• [Records from a collection]
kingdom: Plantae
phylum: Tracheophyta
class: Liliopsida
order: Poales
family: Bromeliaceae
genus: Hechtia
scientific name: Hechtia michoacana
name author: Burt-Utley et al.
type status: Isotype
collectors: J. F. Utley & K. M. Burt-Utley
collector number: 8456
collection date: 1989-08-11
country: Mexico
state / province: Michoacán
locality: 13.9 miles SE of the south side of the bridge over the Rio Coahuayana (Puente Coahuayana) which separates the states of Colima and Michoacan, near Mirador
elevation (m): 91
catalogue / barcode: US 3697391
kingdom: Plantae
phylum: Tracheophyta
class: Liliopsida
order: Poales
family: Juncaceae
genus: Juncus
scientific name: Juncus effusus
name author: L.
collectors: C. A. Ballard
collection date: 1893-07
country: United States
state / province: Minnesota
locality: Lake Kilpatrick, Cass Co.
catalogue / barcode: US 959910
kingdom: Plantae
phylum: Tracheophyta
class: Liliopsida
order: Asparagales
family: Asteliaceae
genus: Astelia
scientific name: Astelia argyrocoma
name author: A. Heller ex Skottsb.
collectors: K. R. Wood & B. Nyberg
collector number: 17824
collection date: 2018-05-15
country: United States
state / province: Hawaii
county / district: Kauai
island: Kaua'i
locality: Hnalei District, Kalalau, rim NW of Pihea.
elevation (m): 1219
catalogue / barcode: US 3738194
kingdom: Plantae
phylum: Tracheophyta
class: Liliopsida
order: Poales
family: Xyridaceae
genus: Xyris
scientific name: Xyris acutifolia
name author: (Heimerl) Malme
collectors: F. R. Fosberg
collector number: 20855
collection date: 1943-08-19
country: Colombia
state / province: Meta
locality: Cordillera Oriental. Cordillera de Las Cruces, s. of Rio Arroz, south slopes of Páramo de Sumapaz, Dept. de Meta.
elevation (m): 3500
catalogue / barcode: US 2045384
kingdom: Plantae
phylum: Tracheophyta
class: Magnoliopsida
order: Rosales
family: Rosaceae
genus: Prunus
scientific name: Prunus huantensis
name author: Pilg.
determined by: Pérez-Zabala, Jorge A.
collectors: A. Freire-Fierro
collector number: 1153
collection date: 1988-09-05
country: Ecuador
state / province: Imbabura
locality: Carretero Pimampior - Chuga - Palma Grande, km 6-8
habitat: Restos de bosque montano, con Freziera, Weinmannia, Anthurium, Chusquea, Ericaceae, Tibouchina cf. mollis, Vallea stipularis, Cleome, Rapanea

• [Work instructions] Copy out all of the material above word for word.

• [Result for this task]
kingdom: Plantae
phylum: Tracheophyta
class: Liliopsida
order: Poales
family: Bromeliaceae
genus: Hechtia
scientific name: Hechtia michoacana
name author: Burt-Utley et al.
type status: Isotype
collectors: J. F. Utley & K. M. Burt-Utley
collector number: 8456
collection date: 1989-08-11
country: Mexico
state / province: Michoacán
locality: 13.9 miles SE of the south side of the bridge over the Rio Coahuayana (Puente Coahuayana) which separates the states of Colima and Michoacan, near Mirador
elevation (m): 91
catalogue / barcode: US 3697391
kingdom: Plantae
phylum: Tracheophyta
class: Liliopsida
order: Poales
family: Juncaceae
genus: Juncus
scientific name: Juncus effusus
name author: L.
collectors: C. A. Ballard
collection date: 1893-07
country: United States
state / province: Minnesota
locality: Lake Kilpatrick, Cass Co.
catalogue / barcode: US 959910
kingdom: Plantae
phylum: Tracheophyta
class: Liliopsida
order: Asparagales
family: Asteliaceae
genus: Astelia
scientific name: Astelia argyrocoma
name author: A. Heller ex Skottsb.
collectors: K. R. Wood & B. Nyberg
collector number: 17824
collection date: 2018-05-15
country: United States
state / province: Hawaii
county / district: Kauai
island: Kaua'i
locality: Hnalei District, Kalalau, rim NW of Pihea.
elevation (m): 1219
catalogue / barcode: US 3738194
kingdom: Plantae
phylum: Tracheophyta
class: Liliopsida
order: Poales
family: Xyridaceae
genus: Xyris
scientific name: Xyris acutifolia
name author: (Heimerl) Malme
collectors: F. R. Fosberg
collector number: 20855
collection date: 1943-08-19
country: Colombia
state / province: Meta
locality: Cordillera Oriental. Cordillera de Las Cruces, s. of Rio Arroz, south slopes of Páramo de Sumapaz, Dept. de Meta.
elevation (m): 3500
catalogue / barcode: US 2045384
kingdom: Plantae
phylum: Tracheophyta
class: Magnoliopsida
order: Rosales
family: Rosaceae
genus: Prunus
scientific name: Prunus huantensis
name author: Pilg.
determined by: Pérez-Zabala, Jorge A.
collectors: A. Freire-Fierro
collector number: 1153
collection date: 1988-09-05
country: Ecuador
state / province: Imbabura
locality: Carretero Pimampior - Chuga - Palma Grande, km 6-8
habitat: Restos de bosque montano, con Freziera, Weinmannia, Anthurium, Chusquea, Ericaceae, Tibouchina cf. mollis, Vallea stipularis, Cleome, Rapanea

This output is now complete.